The presented system of differential equations was solved using the finite volume method implemented in the ANSYS Fluent 17.0 software package.

Hydraulic-type dispersing devices are most often used for spraying liquid nasal dosage forms. Pressure in these dispersing devices is generated by compressing a piston, and the liquid passes through a narrow orifice and disperses spontaneously. Therefore, when modeling the spray pattern in ANSYS Fluent 17.0, the plain-orifice atomizer model, corresponding to a hydraulic-type dispersing device, was selected using the DPM method. In this model, the liquid passes through a nozzle and accelerates, forming a liquid jet (primary disintegration), and then disintegrates into numerous small droplets (secondary disintegration). This model allows one to calculate the size distribution of liquid droplets and determine their trajectories upon exiting the dispersing device.

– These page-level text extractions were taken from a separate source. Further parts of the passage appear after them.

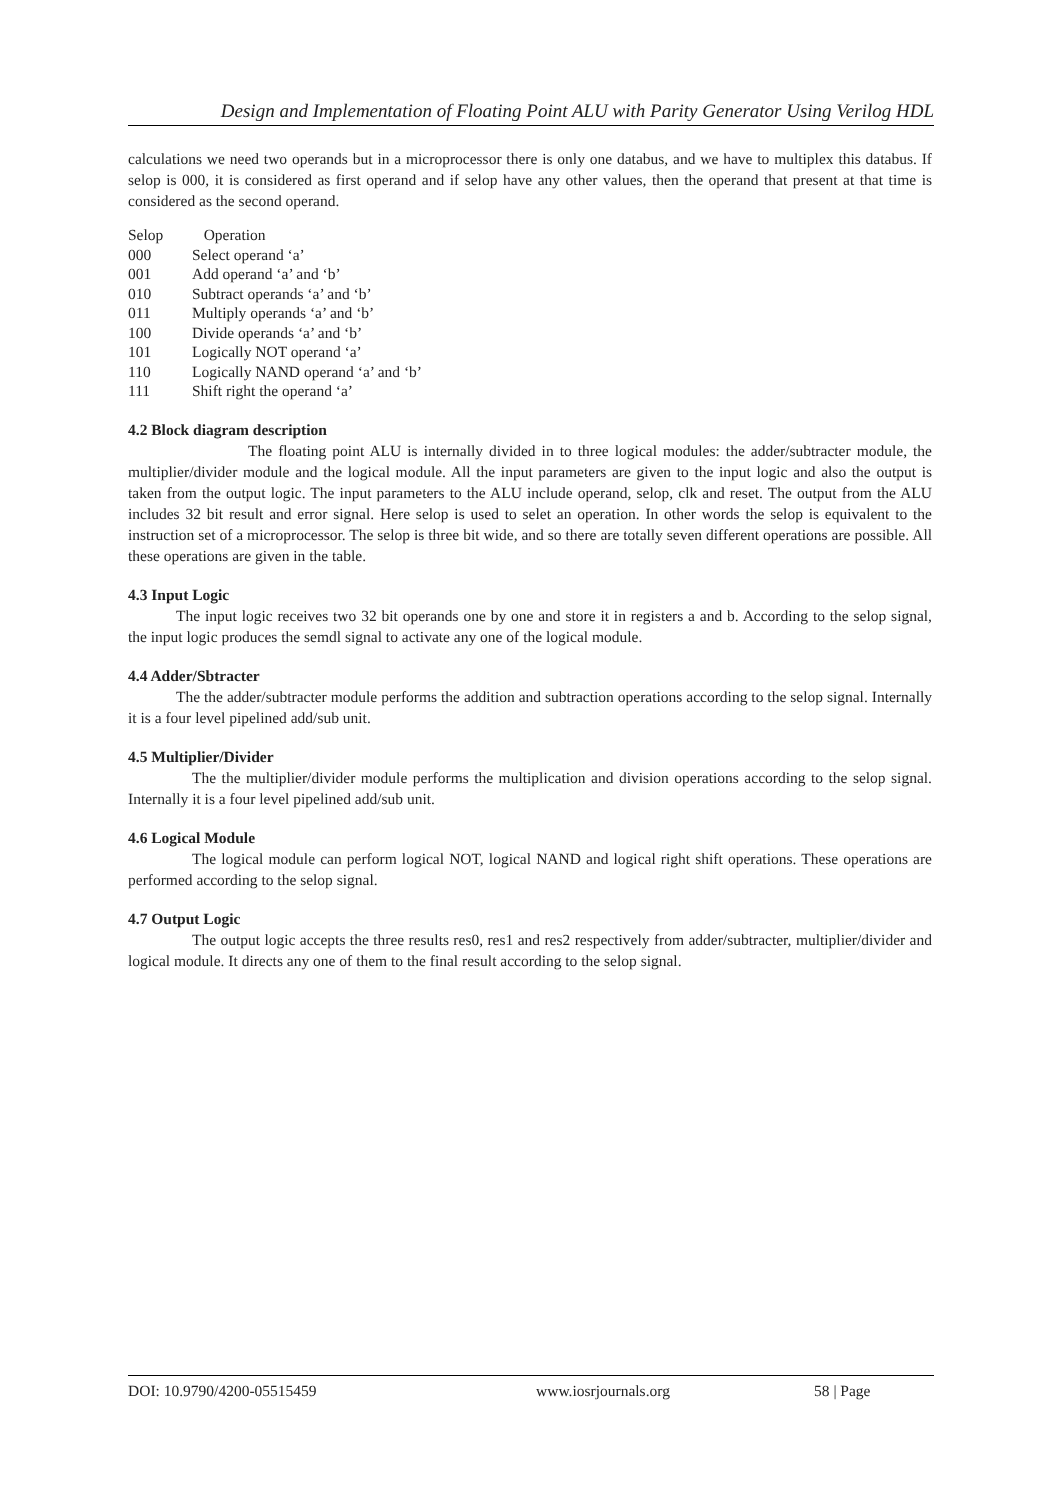Design and Implementation of Floating Point ALU with Parity Generator Using Verilog HDL
calculations we need two operands but in a microprocessor there is only one databus, and we have to multiplex this databus. If selop is 000, it is considered as first operand and if selop have any other values, then the operand that present at that time is considered as the second operand.
| Selop | Operation |
| 000 | Select operand ‘a’ |
| 001 | Add operand ‘a’ and ‘b’ |
| 010 | Subtract operands ‘a’ and ‘b’ |
| 011 | Multiply operands ‘a’ and ‘b’ |
| 100 | Divide operands ‘a’ and ‘b’ |
| 101 | Logically NOT operand ‘a’ |
| 110 | Logically NAND operand ‘a’ and ‘b’ |
| 111 | Shift right the operand ‘a’ |
4.2 Block diagram description
The floating point ALU is internally divided in to three logical modules: the adder/subtracter module, the multiplier/divider module and the logical module. All the input parameters are given to the input logic and also the output is taken from the output logic. The input parameters to the ALU include operand, selop, clk and reset. The output from the ALU includes 32 bit result and error signal. Here selop is used to selet an operation. In other words the selop is equivalent to the instruction set of a microprocessor. The selop is three bit wide, and so there are totally seven different operations are possible. All these operations are given in the table.
4.3 Input Logic
The input logic receives two 32 bit operands one by one and store it in registers a and b. According to the selop signal, the input logic produces the semdl signal to activate any one of the logical module.
4.4 Adder/Sbtracter
The the adder/subtracter module performs the addition and subtraction operations according to the selop signal. Internally it is a four level pipelined add/sub unit.
4.5 Multiplier/Divider
The the multiplier/divider module performs the multiplication and division operations according to the selop signal. Internally it is a four level pipelined add/sub unit.
4.6 Logical Module
The logical module can perform logical NOT, logical NAND and logical right shift operations. These operations are performed according to the selop signal.
4.7 Output Logic
The output logic accepts the three results res0, res1 and res2 respectively from adder/subtracter, multiplier/divider and logical module. It directs any one of them to the final result according to the selop signal.
DOI: 10.9790/4200-05515459 www.iosrjournals.org 58 | Page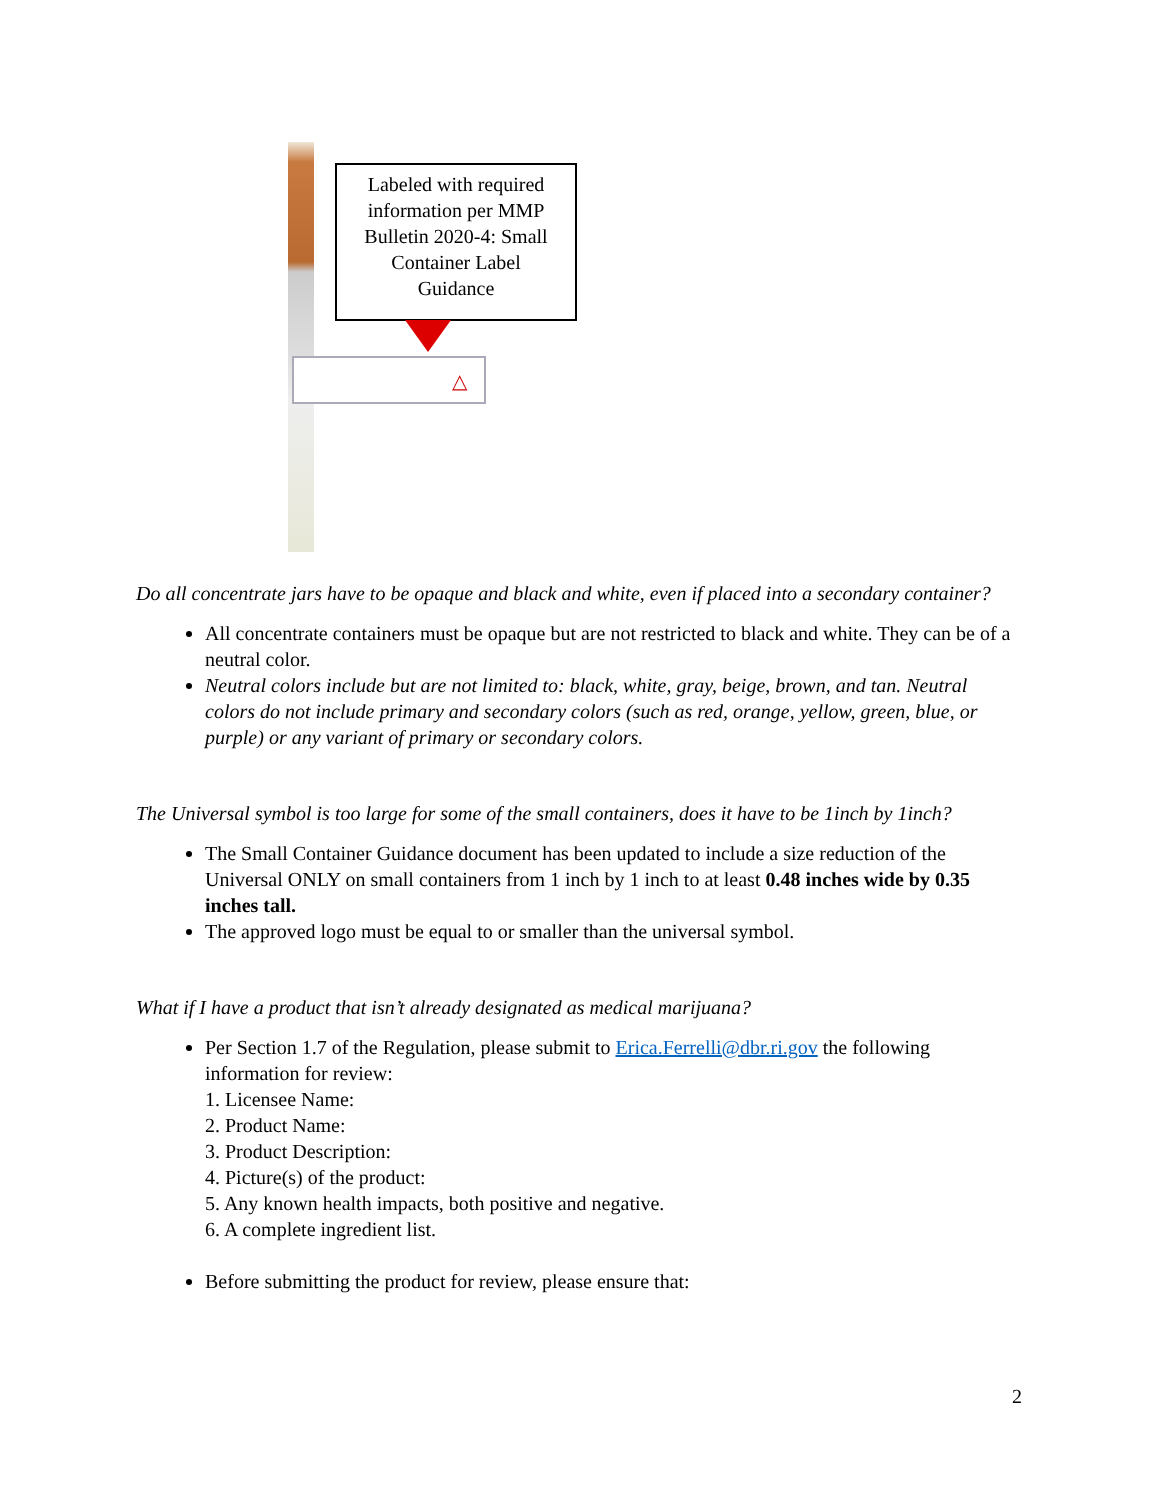Labeled with required
information per MMP
Bulletin 2020-4: Small
Container Label
Guidance
△
Do all concentrate jars have to be opaque and black and white, even if placed into a secondary container?
All concentrate containers must be opaque but are not restricted to black and white. They can be of a neutral color.
Neutral colors include but are not limited to: black, white, gray, beige, brown, and tan. Neutral colors do not include primary and secondary colors (such as red, orange, yellow, green, blue, or purple) or any variant of primary or secondary colors.
The Universal symbol is too large for some of the small containers, does it have to be 1inch by 1inch?
The Small Container Guidance document has been updated to include a size reduction of the Universal ONLY on small containers from 1 inch by 1 inch to at least 0.48 inches wide by 0.35 inches tall.
The approved logo must be equal to or smaller than the universal symbol.
What if I have a product that isn’t already designated as medical marijuana?
Per Section 1.7 of the Regulation, please submit to Erica.Ferrelli@dbr.ri.gov the following information for review:
1. Licensee Name:
2. Product Name:
3. Product Description:
4. Picture(s) of the product:
5. Any known health impacts, both positive and negative.
6. A complete ingredient list.
Before submitting the product for review, please ensure that:
2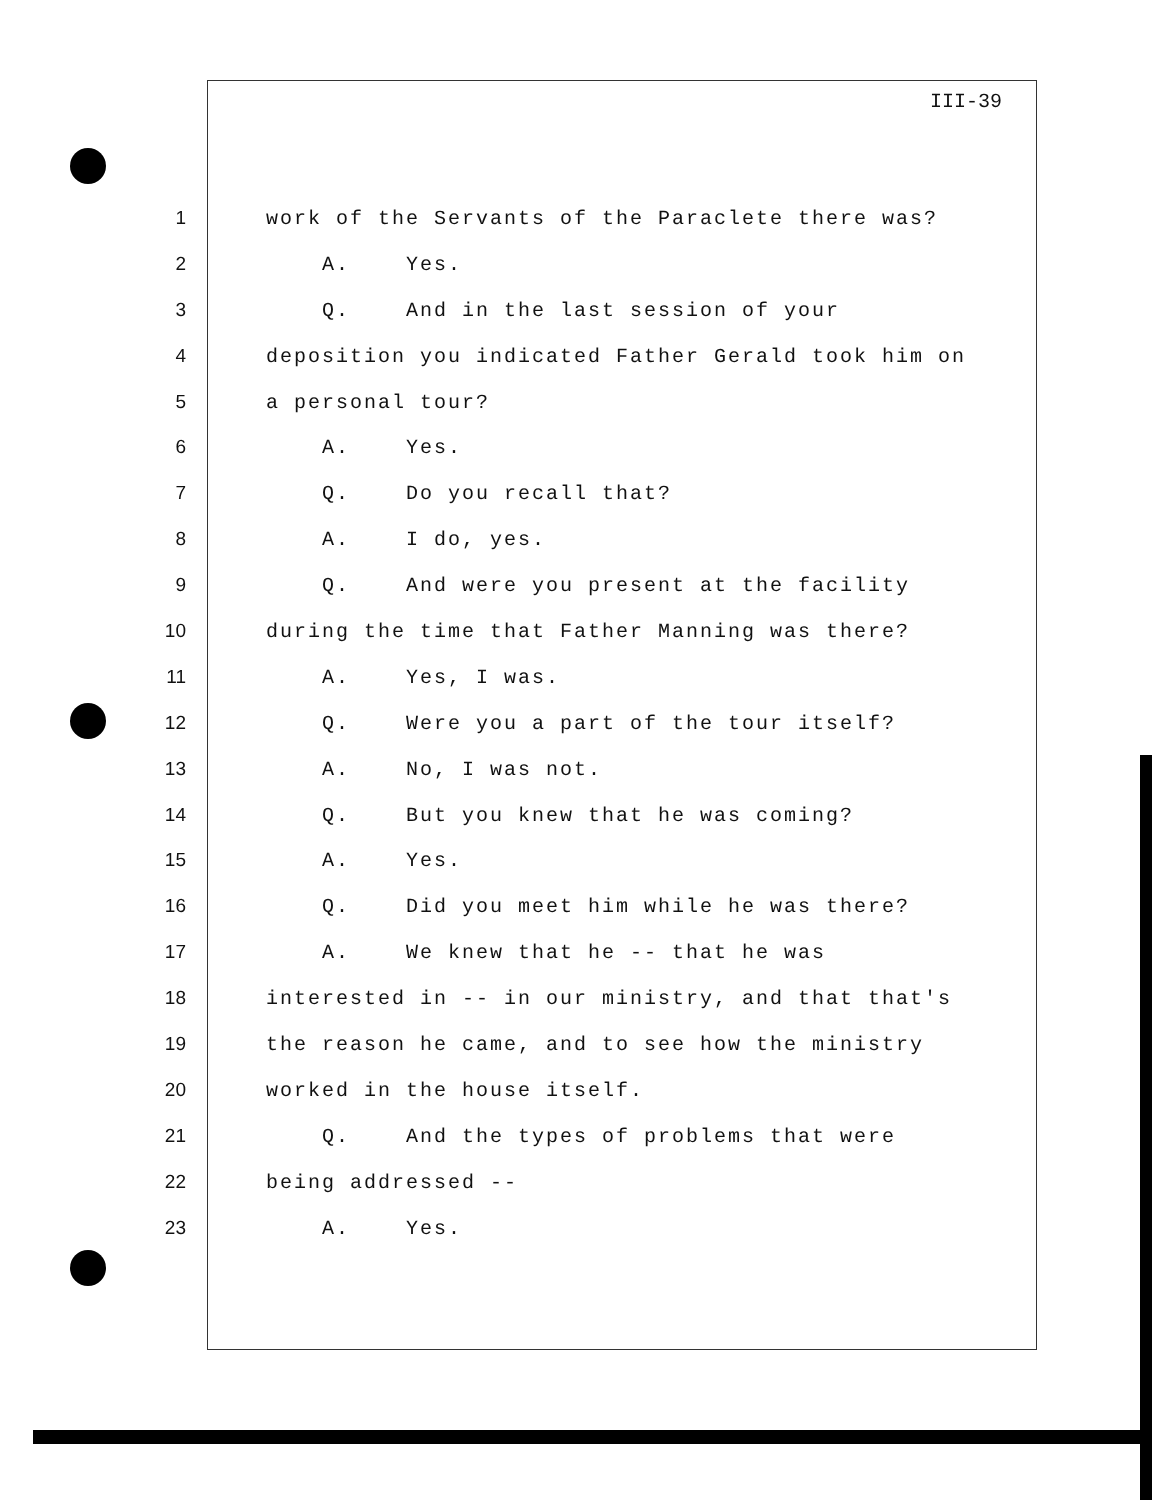III-39
1 work of the Servants of the Paraclete there was?
2 A. Yes.
3 Q. And in the last session of your
4 deposition you indicated Father Gerald took him on
5 a personal tour?
6 A. Yes.
7 Q. Do you recall that?
8 A. I do, yes.
9 Q. And were you present at the facility
10 during the time that Father Manning was there?
11 A. Yes, I was.
12 Q. Were you a part of the tour itself?
13 A. No, I was not.
14 Q. But you knew that he was coming?
15 A. Yes.
16 Q. Did you meet him while he was there?
17 A. We knew that he -- that he was
18 interested in -- in our ministry, and that that's
19 the reason he came, and to see how the ministry
20 worked in the house itself.
21 Q. And the types of problems that were
22 being addressed --
23 A. Yes.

The spray pattern was simulated using 2D geometry, representing a rectangular area with characteristic dimensions of 50 × 100 mm within which the spray occurred. A spray point with a diameter of 0.3 mm was located at the left center of the 2D geometry (the entry area) (Figure 10).

Since the problem is axisymmetric, to simplify the model and reduce the time required to implement one calculation, only half of the 2D geometry was constructed relative to the axis of symmetry, and the second half was reflected after the calculations were completed.